Using the trigram model, generate text by iteratively predicting the next word.

In [None]:
import nltk
from nltk import word_tokenize, ngrams
from collections import defaultdict, Counter
nltk.download('punkt')
nltk.download('punkt_tab')

# Tokenize the text
tokens = word_tokenize(sas.lower())  # Convert to lower case

# Generate trigrams from the tokens
trigrams = list(ngrams(tokens, 3))
trigram_freq = defaultdict(Counter)

# Populate the frequencies of trigrams
for w1, w2, w3 in trigrams:
    trigram_freq[(w1, w2)][w3] += 1

# Function to predict the next word
def predict_next_word(w1, w2):
    if (w1, w2) in trigram_freq:
        # Get the most common next word for the given bigram (w1, w2)
        return trigram_freq[(w1, w2)].most_common(1)[0][0]
    else:
        return None

# Function to generate text
def generate_text(start_words, num_words):
    if len(start_words) < 2:
        return "Please provide at least two starting words."

    generated_words = list(start_words)
    for _ in range(num_words):
        next_word = predict_next_word(generated_words[-2], generated_words[-1])
        if next_word is None:
            break  # Break if no next word is found
        generated_words.append(next_word)

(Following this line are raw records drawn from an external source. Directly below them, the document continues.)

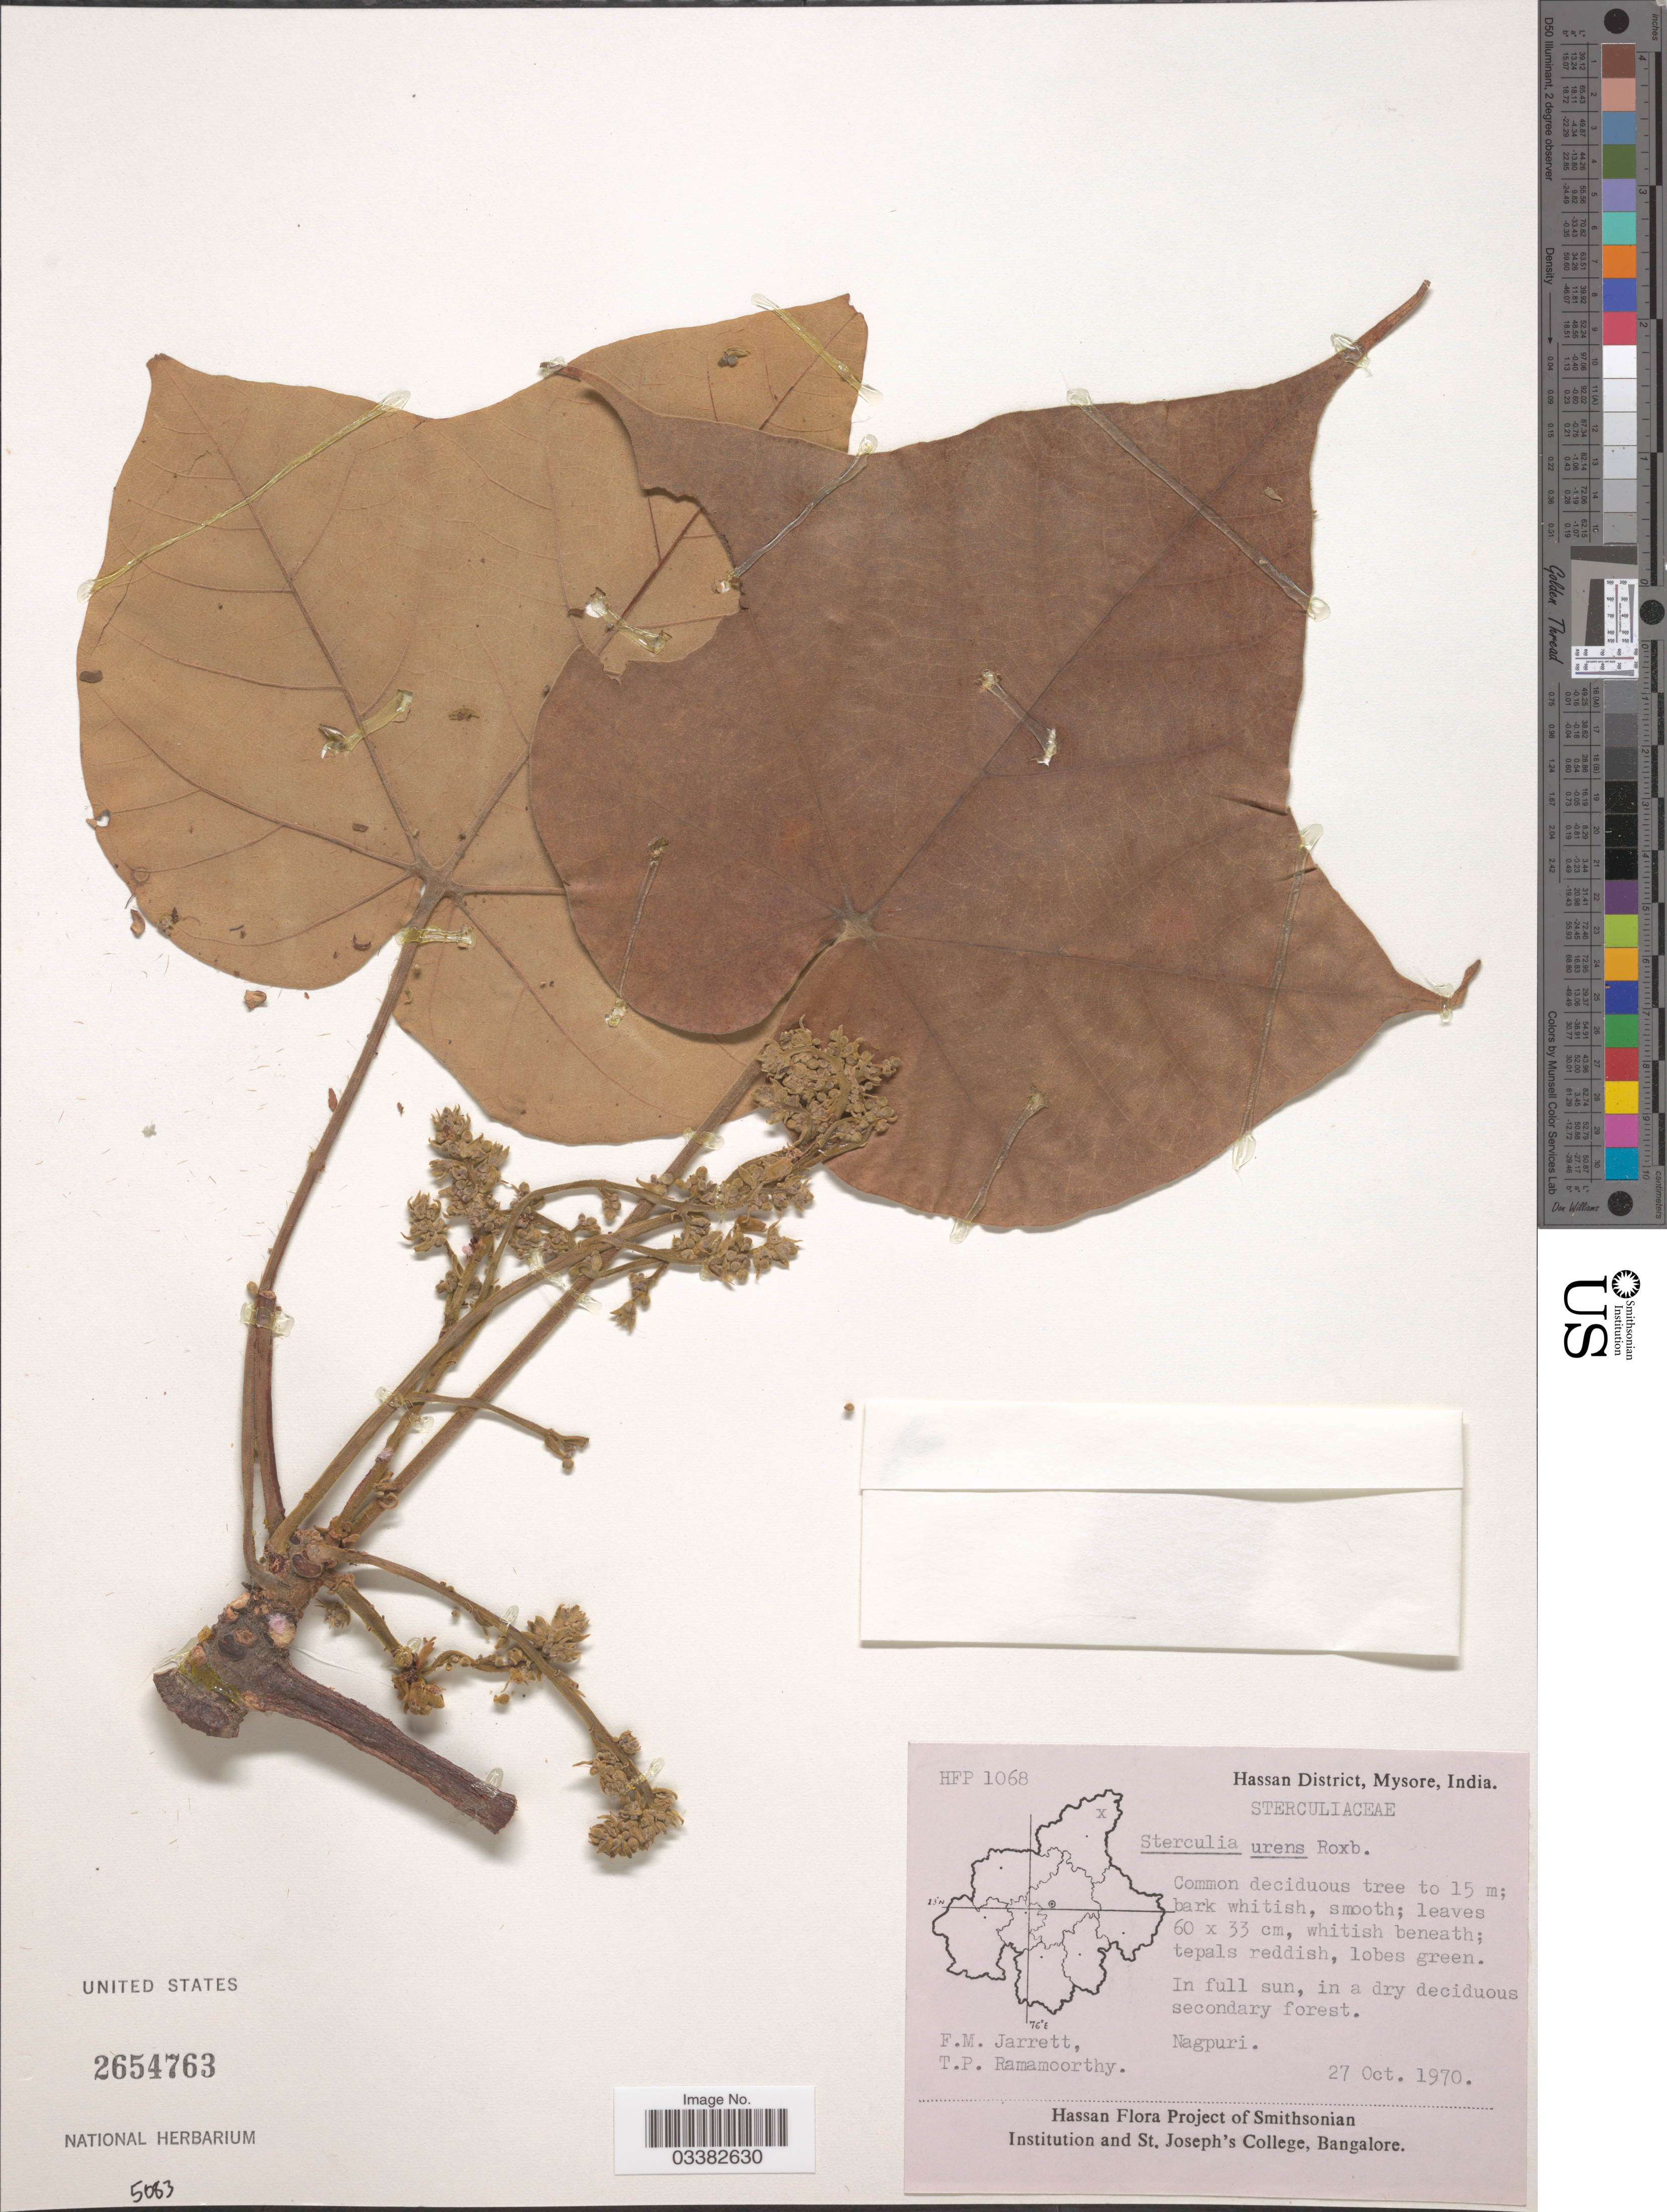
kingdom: Plantae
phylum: Tracheophyta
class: Magnoliopsida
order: Malvales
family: Malvaceae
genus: Sterculia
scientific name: Sterculia urens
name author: Roxb.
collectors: F. M. Jarrett & T. P. Ramamoorthy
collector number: HFP 1068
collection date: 1970-10-27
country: India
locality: Hassan District, Mysore. Nagpuri.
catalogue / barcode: US 2654763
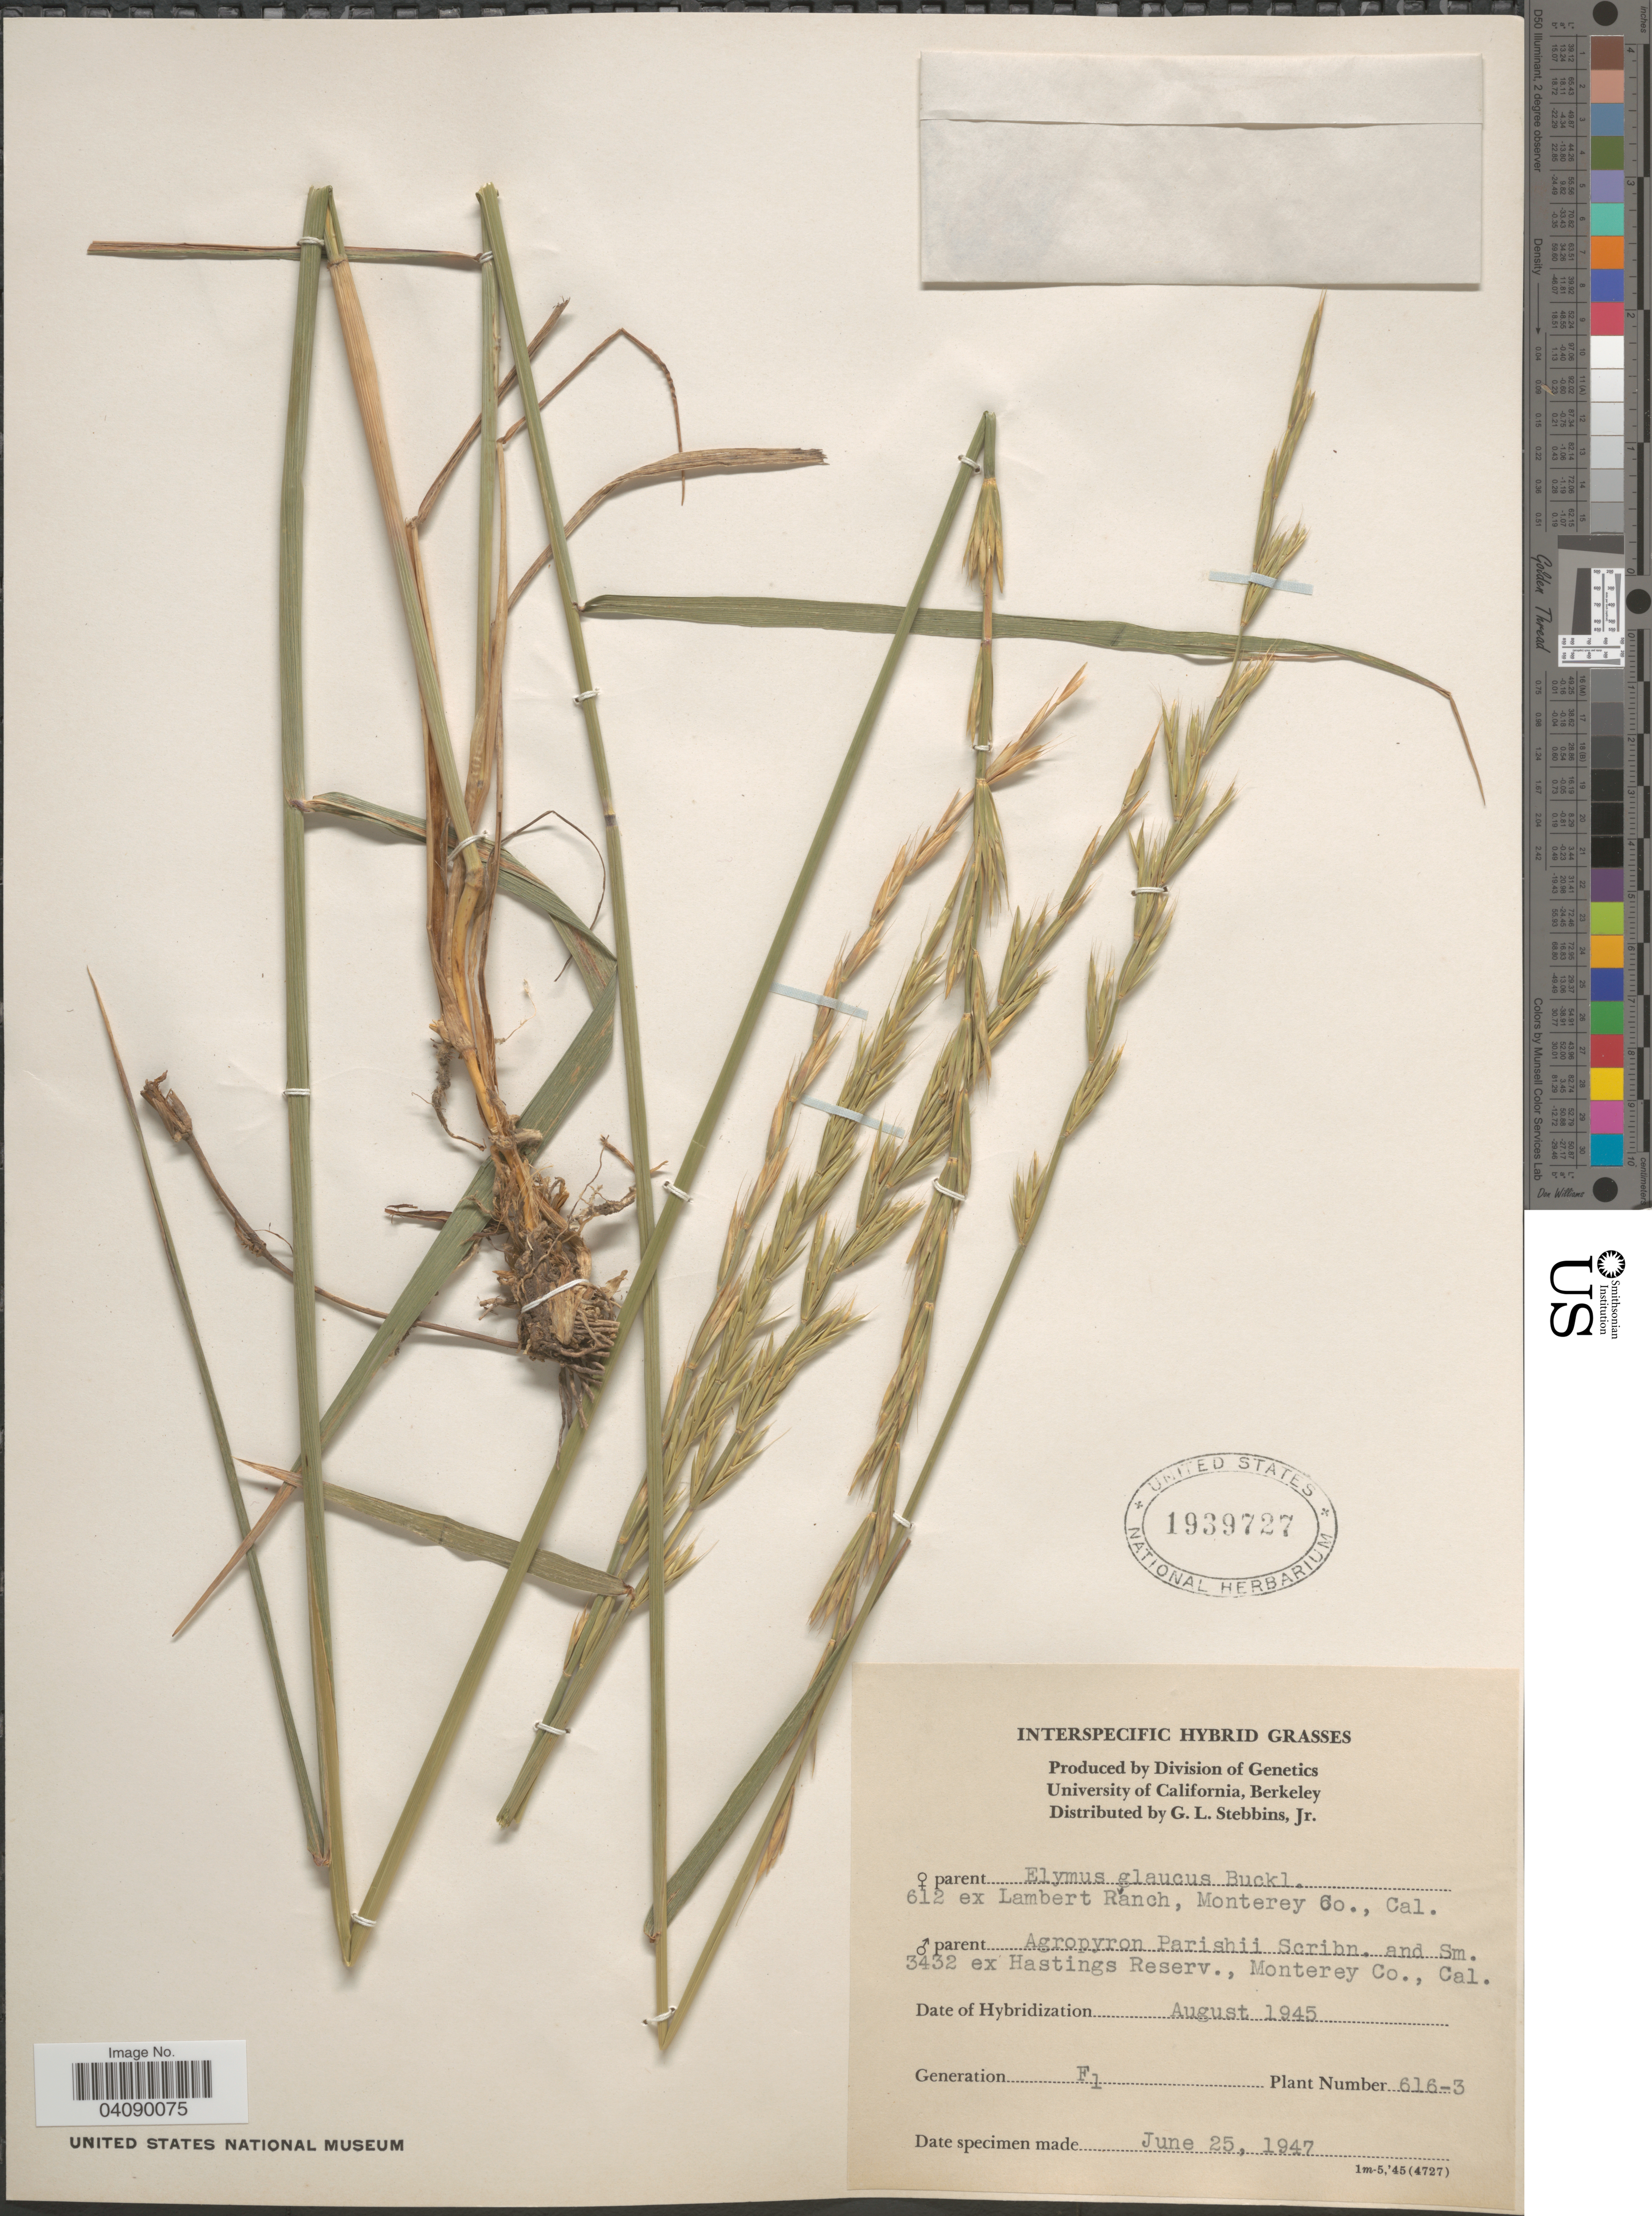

    return ' '.join(generated_words)



In [None]:
trigrams

In [None]:
len(trigrams)

### Test the Results

In [None]:
# Example usage of the prediction function
print("Next word:", predict_next_word('was', 'the'))

In [None]:
# Example usage of the text generation function
start_words = ("the", "more")
generate_text(start_words, 100)

### Improving Text Generation
The approach of  picking the most frequent next word in text generation results in text repetition and uninteresting text.

We will modify the `predict_next_word` function to choose the next word based on a probability distribution rather than just picking the most frequent next word. This way, the selection will still favor more likely words but won't always select the same word every time.


In [None]:
import random

# Function to predict the next word with randomness
def predict_next_word(w1, w2):
    if (w1, w2) in trigram_freq:
        next_words = list(trigram_freq[(w1, w2)].elements())
        return random.choice(next_words) if next_words else None
    else:
        return None

# Function to generate text with randomness
def generate_text(start_words, num_words):
    if len(start_words) < 2:
        return "Please provide at least two starting words."

    generated_words = list(start_words)
    for _ in range(num_words):
        next_word = predict_next_word(generated_words[-2], generated_words[-1])
        if next_word is None:
            break  # Break if no next word is found
        generated_words.append(next_word)

    return ' '.join(generated_words)



In [None]:
# Example usage of the text generation function
start_words = ("it", "was")
generate_text(start_words, 500)

# Your turn

Create next word prediction and text generation using n-grams based on the novel Moby Dick, by Herman Melville. You can access it with `melville-moby_dick.txt`.